Again, I have to thank you all for the reviews . Sorry for not updating sooner.

Pacey's POV

I don't know what made me bring Joey here and tell her about the crash that killed Maggie and Sam. Maybe was the need to share my pain with someone who had lost so much too. I'm so tired of carrying this sadness, this agony by my own, pretending I'm strong enough, that nothing happened. I sit on my bed, holding my baby in my arms, and I hear a sob, not realizing it was me. Joey keeps looking at me, trying to figure out what she could do to help me, fighting tears of pity, knowing I didn't want to see her crying. It's weird, but we always had this silent form of communication, not even Dawson, her claimed soul mate, could understand that. It was like that whenever I showed up with bruises that she knew were caused by my dearest dad and she would just hold my hand. It was like that when she was sad and I knew she was thinking about her mom. When in that fateful night, before she could speak, I knew she was breaking up with me. Or junior prom, when I felt how torn she was. Or the silent good-bye we had, in which we said so much without words. Not even ten years changed that.
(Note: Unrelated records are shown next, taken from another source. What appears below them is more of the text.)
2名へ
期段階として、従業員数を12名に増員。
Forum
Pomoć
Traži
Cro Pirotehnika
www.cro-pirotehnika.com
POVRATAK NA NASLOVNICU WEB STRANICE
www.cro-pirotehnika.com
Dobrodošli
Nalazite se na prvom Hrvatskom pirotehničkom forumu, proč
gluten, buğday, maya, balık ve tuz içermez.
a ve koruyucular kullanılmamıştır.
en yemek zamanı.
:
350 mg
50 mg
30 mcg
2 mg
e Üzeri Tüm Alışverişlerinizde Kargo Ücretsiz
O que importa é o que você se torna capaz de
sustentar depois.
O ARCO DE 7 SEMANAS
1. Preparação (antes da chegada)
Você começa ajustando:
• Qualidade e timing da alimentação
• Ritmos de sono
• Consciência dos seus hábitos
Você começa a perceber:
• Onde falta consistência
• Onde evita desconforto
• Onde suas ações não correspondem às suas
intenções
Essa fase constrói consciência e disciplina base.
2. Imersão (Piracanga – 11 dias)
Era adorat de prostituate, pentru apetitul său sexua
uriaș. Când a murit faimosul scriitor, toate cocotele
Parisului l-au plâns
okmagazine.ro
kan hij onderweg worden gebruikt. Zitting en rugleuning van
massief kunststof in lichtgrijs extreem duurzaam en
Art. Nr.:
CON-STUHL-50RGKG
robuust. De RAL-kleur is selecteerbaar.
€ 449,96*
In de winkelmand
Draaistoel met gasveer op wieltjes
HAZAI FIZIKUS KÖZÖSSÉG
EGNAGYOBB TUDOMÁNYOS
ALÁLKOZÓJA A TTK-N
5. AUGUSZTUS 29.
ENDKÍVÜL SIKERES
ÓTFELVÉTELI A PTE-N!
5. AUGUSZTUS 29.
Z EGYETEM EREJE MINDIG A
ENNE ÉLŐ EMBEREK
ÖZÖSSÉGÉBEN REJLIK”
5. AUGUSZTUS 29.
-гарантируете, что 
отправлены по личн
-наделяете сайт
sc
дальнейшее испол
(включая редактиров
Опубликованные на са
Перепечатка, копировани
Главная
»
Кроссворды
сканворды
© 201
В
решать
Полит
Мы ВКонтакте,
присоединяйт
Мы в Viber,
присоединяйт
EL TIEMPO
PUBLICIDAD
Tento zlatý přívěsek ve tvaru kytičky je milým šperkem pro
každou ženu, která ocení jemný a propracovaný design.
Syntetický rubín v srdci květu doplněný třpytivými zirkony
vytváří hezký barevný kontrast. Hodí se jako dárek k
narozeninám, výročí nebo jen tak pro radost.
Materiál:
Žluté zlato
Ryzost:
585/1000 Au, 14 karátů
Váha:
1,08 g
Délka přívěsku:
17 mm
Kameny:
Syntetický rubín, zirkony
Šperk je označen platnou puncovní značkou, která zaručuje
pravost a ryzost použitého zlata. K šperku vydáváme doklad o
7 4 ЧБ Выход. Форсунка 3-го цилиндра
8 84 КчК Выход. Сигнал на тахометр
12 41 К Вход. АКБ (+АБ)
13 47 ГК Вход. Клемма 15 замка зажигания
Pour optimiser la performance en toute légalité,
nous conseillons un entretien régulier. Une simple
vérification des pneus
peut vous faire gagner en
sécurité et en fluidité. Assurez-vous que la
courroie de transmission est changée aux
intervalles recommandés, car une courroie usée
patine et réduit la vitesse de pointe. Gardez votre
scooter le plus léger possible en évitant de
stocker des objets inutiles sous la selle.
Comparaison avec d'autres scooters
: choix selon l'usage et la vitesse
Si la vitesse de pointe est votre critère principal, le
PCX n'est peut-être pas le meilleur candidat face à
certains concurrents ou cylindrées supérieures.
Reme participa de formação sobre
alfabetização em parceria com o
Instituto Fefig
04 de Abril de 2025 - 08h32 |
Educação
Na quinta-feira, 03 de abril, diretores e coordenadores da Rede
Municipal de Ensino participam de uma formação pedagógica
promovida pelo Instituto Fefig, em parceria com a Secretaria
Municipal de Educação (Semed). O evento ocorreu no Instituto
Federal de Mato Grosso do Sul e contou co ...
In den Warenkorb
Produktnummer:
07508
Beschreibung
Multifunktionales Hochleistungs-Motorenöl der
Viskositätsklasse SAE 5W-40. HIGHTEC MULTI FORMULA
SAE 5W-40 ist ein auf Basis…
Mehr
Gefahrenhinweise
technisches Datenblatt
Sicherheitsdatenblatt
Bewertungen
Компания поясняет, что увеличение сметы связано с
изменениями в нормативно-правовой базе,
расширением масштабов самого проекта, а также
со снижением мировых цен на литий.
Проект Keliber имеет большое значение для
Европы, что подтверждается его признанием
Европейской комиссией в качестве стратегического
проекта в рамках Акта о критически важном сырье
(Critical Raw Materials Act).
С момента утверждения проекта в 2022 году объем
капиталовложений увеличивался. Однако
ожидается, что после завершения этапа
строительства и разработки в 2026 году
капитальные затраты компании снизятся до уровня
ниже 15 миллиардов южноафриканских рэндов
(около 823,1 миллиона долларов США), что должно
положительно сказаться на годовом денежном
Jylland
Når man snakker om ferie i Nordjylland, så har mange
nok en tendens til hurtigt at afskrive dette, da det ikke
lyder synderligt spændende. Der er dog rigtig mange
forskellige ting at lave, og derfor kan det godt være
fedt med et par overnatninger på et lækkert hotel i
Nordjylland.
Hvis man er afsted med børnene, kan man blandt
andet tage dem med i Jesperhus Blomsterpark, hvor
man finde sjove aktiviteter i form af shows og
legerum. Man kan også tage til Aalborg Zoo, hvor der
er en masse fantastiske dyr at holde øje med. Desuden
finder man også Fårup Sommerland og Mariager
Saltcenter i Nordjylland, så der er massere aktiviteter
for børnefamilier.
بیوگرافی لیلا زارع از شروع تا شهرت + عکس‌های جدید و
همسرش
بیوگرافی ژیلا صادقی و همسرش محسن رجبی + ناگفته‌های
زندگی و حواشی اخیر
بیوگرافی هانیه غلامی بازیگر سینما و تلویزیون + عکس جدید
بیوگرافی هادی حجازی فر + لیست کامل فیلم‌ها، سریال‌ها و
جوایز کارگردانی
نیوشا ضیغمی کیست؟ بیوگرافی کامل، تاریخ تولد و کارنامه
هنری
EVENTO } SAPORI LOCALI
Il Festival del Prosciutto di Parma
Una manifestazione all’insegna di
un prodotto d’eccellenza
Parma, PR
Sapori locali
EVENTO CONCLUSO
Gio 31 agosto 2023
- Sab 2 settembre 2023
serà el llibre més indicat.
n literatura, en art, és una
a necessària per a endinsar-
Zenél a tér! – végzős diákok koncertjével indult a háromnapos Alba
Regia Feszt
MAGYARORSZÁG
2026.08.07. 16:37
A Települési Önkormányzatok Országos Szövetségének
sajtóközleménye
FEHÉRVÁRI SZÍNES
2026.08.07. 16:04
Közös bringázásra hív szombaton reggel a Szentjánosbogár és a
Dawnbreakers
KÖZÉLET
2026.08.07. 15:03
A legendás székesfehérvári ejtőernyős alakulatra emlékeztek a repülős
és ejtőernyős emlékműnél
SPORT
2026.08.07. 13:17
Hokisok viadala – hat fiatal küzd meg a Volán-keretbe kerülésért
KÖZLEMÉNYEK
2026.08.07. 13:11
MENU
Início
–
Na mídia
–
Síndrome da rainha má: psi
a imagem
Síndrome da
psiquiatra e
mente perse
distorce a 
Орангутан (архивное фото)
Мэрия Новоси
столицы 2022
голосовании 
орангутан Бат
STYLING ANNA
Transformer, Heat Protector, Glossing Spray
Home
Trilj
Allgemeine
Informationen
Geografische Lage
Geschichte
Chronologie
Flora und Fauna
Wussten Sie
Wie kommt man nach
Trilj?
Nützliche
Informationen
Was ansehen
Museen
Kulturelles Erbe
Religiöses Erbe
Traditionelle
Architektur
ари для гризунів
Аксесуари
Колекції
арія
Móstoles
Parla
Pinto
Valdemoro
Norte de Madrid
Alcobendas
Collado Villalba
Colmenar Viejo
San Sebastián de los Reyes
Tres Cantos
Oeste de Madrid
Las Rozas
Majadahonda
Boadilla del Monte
She calmly took the peacefully sleeping baby from me, laying her back on her crib. She took my hands in hers, making me stand up, and I felt her arms around me. My last defenses are broken and my emotions run free in a flood, reflected in tears that don't stop to fall. She runs her fingers softly in my hair, soothing me like she would do to a child, and I hold her like she was my salvation. I bury my face on her neck, uncontrollably sobbing. I don't remember crying like that when I was told Sam had died or when I was asked to save Maggie or the baby. I don't remember crying during the funeral when I felt so guilty to be alive while they were there lifeless. I don't remember crying when I had to pick all their stuff to donate. But it seems that the tears had finally found their way.

She just holds me close, in a silent way to comfort me, resting her chin on my shoulder and I dig my fingers in her silky hair. And suddenly I'm surrounded by her scent, the feeling of her skin under my hand, the same I had so imprinted in my memory, the same which filled my fantasies and dreams for the past ten years, and another wave of guilty washes me, but I can't let go of her. And, although I'm miles and miles away from Capeside, for the first time in ten years, I feel I'm home again.

Joey's POV

I stared at him, hesitantly. I didn't know what to say or do when he told me about the tragic events on his life. He sat on the bed, holding the baby, and I wonder why he named her with my name, and as tears ran from his eyes, he looked so defenseless like his daughter. I fought my tears, but I had to do something, I couldn't bear see him in so much pain. I took the little baby from him, my heart melting as I held her in my arms and when I placed her on her crib, so innocent; I knew what I had to do. I approached Pacey, pulling him in my arms, trying to give him my strength. He held me like I was the last source of salvation, and I tried to calm him, raking my fingers through his hair. I felt my shirt getting soaked by his tears, but I knew he had to cry like that, that he still hadn't done that. He doesn't need to tell me anything we had our own silent form of communication where we could always read each other and it seemed it hadn't been affected by the years.

I shiver when I feel his warm breath on my neck, his arms around me, his hands caressing my hair and censure myself; I try not to think that my blood has started to run faster in my veins, making me feel more alive than ever. We stay like that till his tears and sobbing slowly subsides, and I cup his face between my hands to look into his eyes, my thumbs wiping his tears, and he manages to give me a weak smile.

"I'm here for you, Pace, whenever you need me." I whisper, proud he still thought of me as a friend in whom he could trust.

"Thanks, Potter." His voice faltering in his answer and I feel his lips kissing softly my forehead. My heart skips a beat, my legs go weak, and for the first time in ten years I know I'm on the right place.